Nous avons construit en vingt ans un espace des plus rassurants qui soient grâce à la constance du lien et à la régularité des actions. On sait la valeur que cela revêt pour tout un chacun et plus particulièrement pour les personnes souffrant d’autisme. Quand on a commencé à recevoir des invités au Papotin, on leur demandait systématiquement s’ils revenaient le mercredi suivant. Arnaud n’aimait pas les « choses qui n’arrivent qu’une fois ». Petit à petit cette « crainte » s’est estampée. La fidélité de l’équipe accompagnante y est pour beaucoup.

Le lien se consolide continuellement par le partage de moments extraordinaires. Et il y en a eu beaucoup. Comme partager un film, un spectacle, un concert et vivre alors des émotions intenses, des moments magiques à la façon que les Papotins ont d’absorber l’œuvre artistique pleinement, sans filtre. Les voyages et les reportages avec ces jeunes gens permettent de découvrir des facettes inouïes de leur personnalité. On n’est à aucun moment dans la banalité. Les moments forts sont souvent des moments d’une grande drôlerie. Pour n’en citer qu’un, resté dans mon souvenir auréolé d’une grande douceur, c’était un après-midi, chez la chanteuse Barbara. On finissait de prendre un goûter qu’elle nous avait préparé et assise à son grand piano noir elle demande à Arnaud de sa belle voix de Barbara : « Arnaud, veux-tu que je te chante une mes chansons ? » et Arnaud de répondre très poliment : « Non merci, par contre, est ce que je peux aller voir les draps dans lesquels tu dors ? » et Barbara de répondre de sa belle voix de Barbara dans le ton le plus doux : « Bien sûr Arnaud, tu peux ! ».

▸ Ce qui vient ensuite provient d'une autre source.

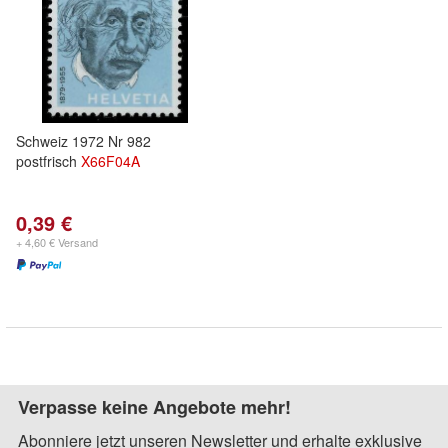
Schweiz 1972 Nr 982
postfrisch
X66F04A
0,39 €
+ 4,60 € Versand
Verpasse keine Angebote mehr!
Abonniere jetzt unseren Newsletter und erhalte exklusive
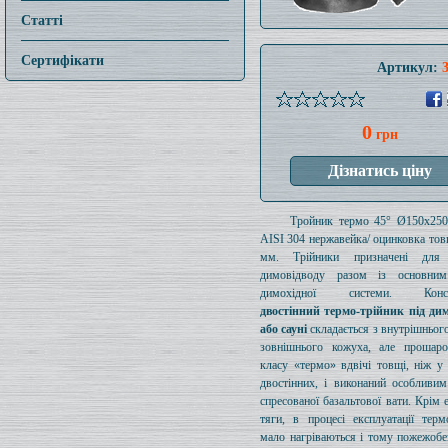
Статті
Сертифікати
Артикул:
0
грн
Тройник термо 45° Ø150x25
AISI 304 нержавейка/ оцинковка то
мм. Трійники призначені для 
димовідводу разом із основни
димохідної системи. Конст
двостінний термо-трійник під дим
або сауні
складається з внутрішнього
зовнішнього кожуха, але прошаро
класу «термо» вдвічі товщі, ніж у
двостінних, і виконаний особливи
спресованої базальтової вати. Крім 
тяги, в процесі експлуатації терм
мало нагріваються і тому пожежобе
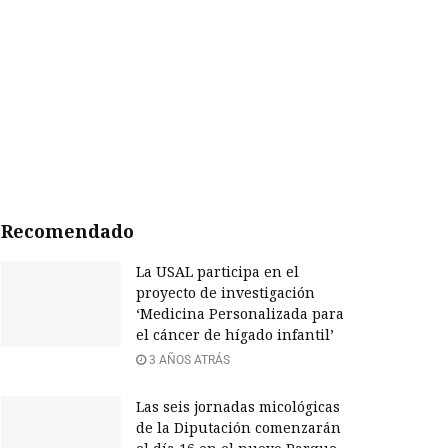
Recomendado
La USAL participa en el
proyecto de investigación
‘Medicina Personalizada para
el cáncer de hígado infantil’
3 AÑOS ATRÁS
Las seis jornadas micológicas
de la Diputación comenzarán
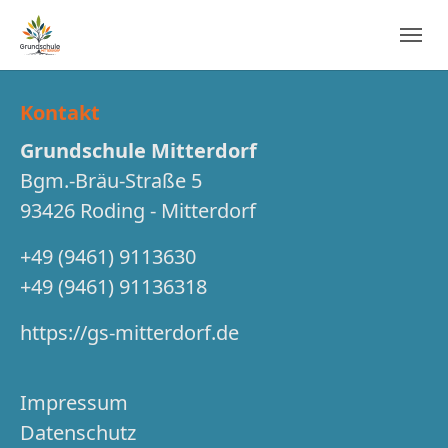
Zur Hauptnavigation springen
Zum Hauptinhalt springen
Zum Seitenfußspringen
Kontakt
Grundschule Mitterdorf
Bgm.-Bräu-Straße 5
93426 Roding - Mitterdorf
+49 (9461) 9113630
+49 (9461) 91136318
https://gs-mitterdorf.de
Impressum
Datenschutz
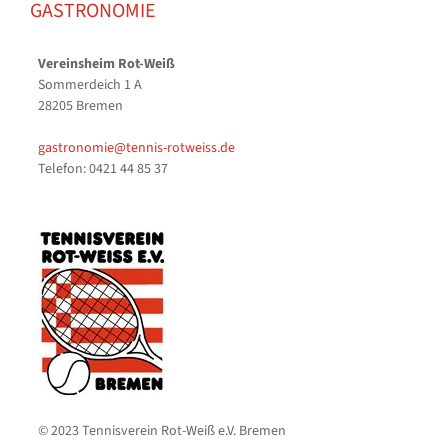
GASTRONOMIE
Vereinsheim Rot-Weiß
Sommerdeich 1 A
28205 Bremen
gastronomie@tennis-rotweiss.de
Telefon: 0421 44 85 37
© 2023 Tennisverein Rot-Weiß e.V. Bremen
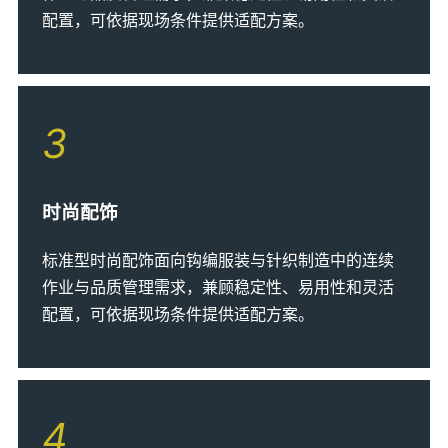
配置，可依据现场条件提供适配方案。
3
时尚配饰
标准型时尚配饰面向钩编服装与针织制造中的连续
作业与品质管理需求，兼顾稳定性、易用性和灵活
配置，可依据现场条件提供适配方案。
4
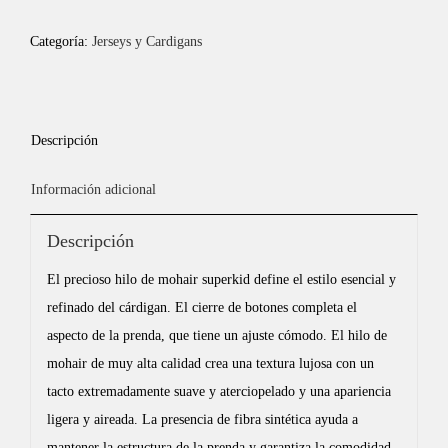
Categoría:
Jerseys y Cardigans
Descripción
Información adicional
Descripción
El precioso hilo de mohair superkid define el estilo esencial y
refinado del cárdigan. El cierre de botones completa el
aspecto de la prenda, que tiene un ajuste cómodo. El hilo de
mohair de muy alta calidad crea una textura lujosa con un
tacto extremadamente suave y aterciopelado y una apariencia
ligera y aireada. La presencia de fibra sintética ayuda a
mantener la estructura de la prenda y garantiza la comodidad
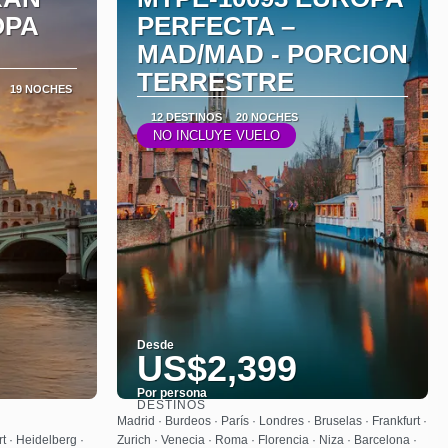
OPA
PERFECTA –
MAD/MAD - PORCION
TERRESTRE
19 NOCHES
12 DESTINOS
20 NOCHES
NO INCLUYE VUELO
Desde
US$2,399
Por persona
DESTINOS
Ver
Madrid · Burdeos · París · Londres · Bruselas · Frankfurt ·
t · Heidelberg ·
Zurich · Venecia · Roma · Florencia · Niza · Barcelona ·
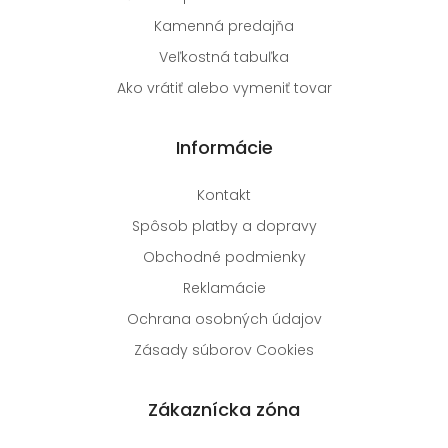
Kamenná predajňa
Veľkostná tabuľka
Ako vrátiť alebo vymeniť tovar
Informácie
Kontakt
Spôsob platby a dopravy
Obchodné podmienky
Reklamácie
Ochrana osobných údajov
Zásady súborov Cookies
Zákaznícka zóna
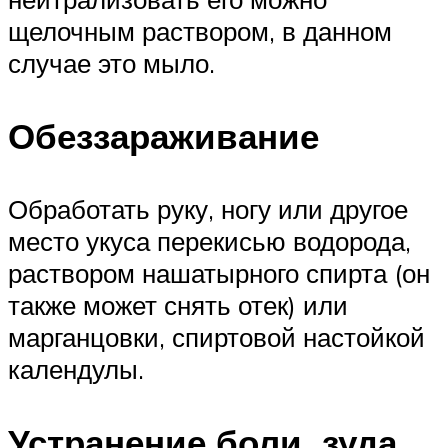
щелочным раствором, в данном
случае это мыло.
Обеззараживание
Обработать руку, ногу или другое
место укуса перекисью водорода,
раствором нашатырного спирта (он
также может снять отек) или
марганцовки, спиртовой настойкой
календулы.
Устранение боли, зуда,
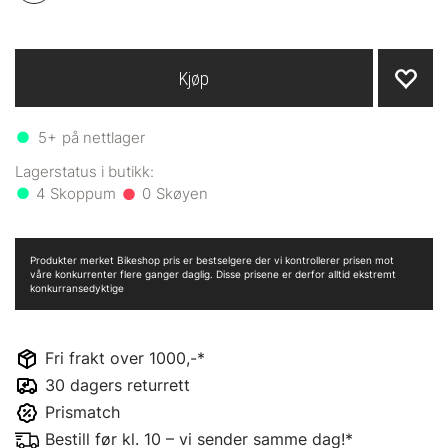
Kjøp
5+
på nettlager
4
0
Produkter merket Bikeshop pris er bestselgere der vi kontrollerer prisen mot
våre konkurrenter flere ganger daglig. Disse prisene er derfor alltid ekstremt
konkurransedyktige
Fri frakt over 1000,-*
30 dagers returrett
Prismatch
Bestill før kl. 10 – vi sender samme dag!*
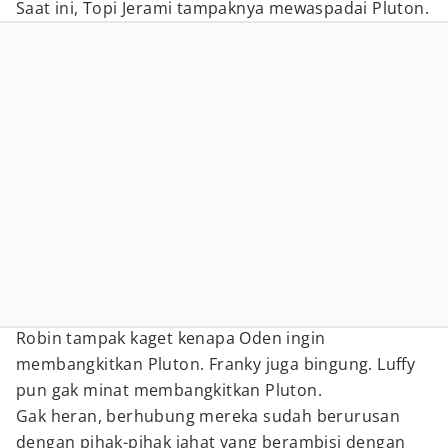
Saat ini, Topi Jerami tampaknya mewaspadai Pluton.
Robin tampak kaget kenapa Oden ingin
membangkitkan Pluton. Franky juga bingung. Luffy
pun gak minat membangkitkan Pluton.
Gak heran, berhubung mereka sudah berurusan
dengan pihak-pihak jahat yang berambisi dengan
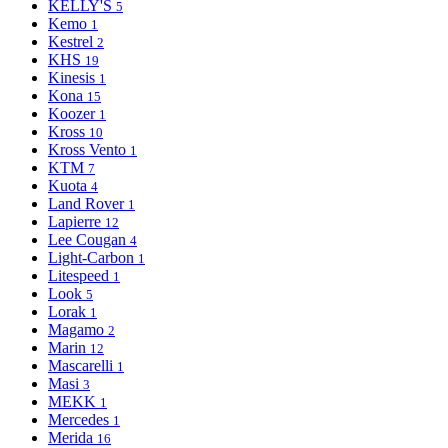
KELLY'S
5
Kemo
1
Kestrel
2
KHS
19
Kinesis
1
Kona
15
Koozer
1
Kross
10
Kross Vento
1
KTM
7
Kuota
4
Land Rover
1
Lapierre
12
Lee Cougan
4
Light-Сarbon
1
Litespeed
1
Look
5
Lorak
1
Magamo
2
Marin
12
Mascarelli
1
Masi
3
MEKK
1
Mercedes
1
Merida
16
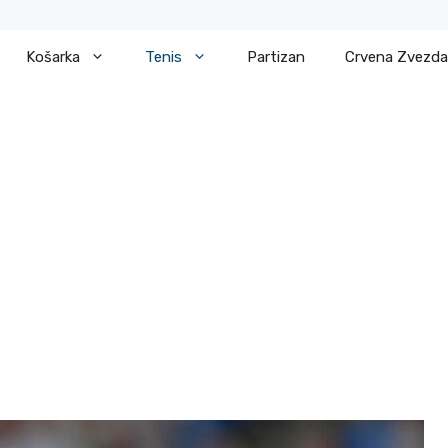
Košarka
Tenis
Partizan
Crvena Zvezda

Les Papotins ont une façon de dire ce qu’ils sentent, ce qu’ils ressentent le plus naturellement du monde, sans artifice, sans déguisement et sans que cela paraisse ni agressif, ni intrusif. Et ils obtiennent en retour des réponses sincères aux questions qu’ils posent. Aux premiers temps mes préjugés furent malmenés et petit à petit j’ai remisé mes aprioris. À l’évidence, Le Papotin fait ressortir le plus beau profil des personnalités qu’il rencontre et peut-être aussi, espérons-le, des lecteurs qui s’y  plongent.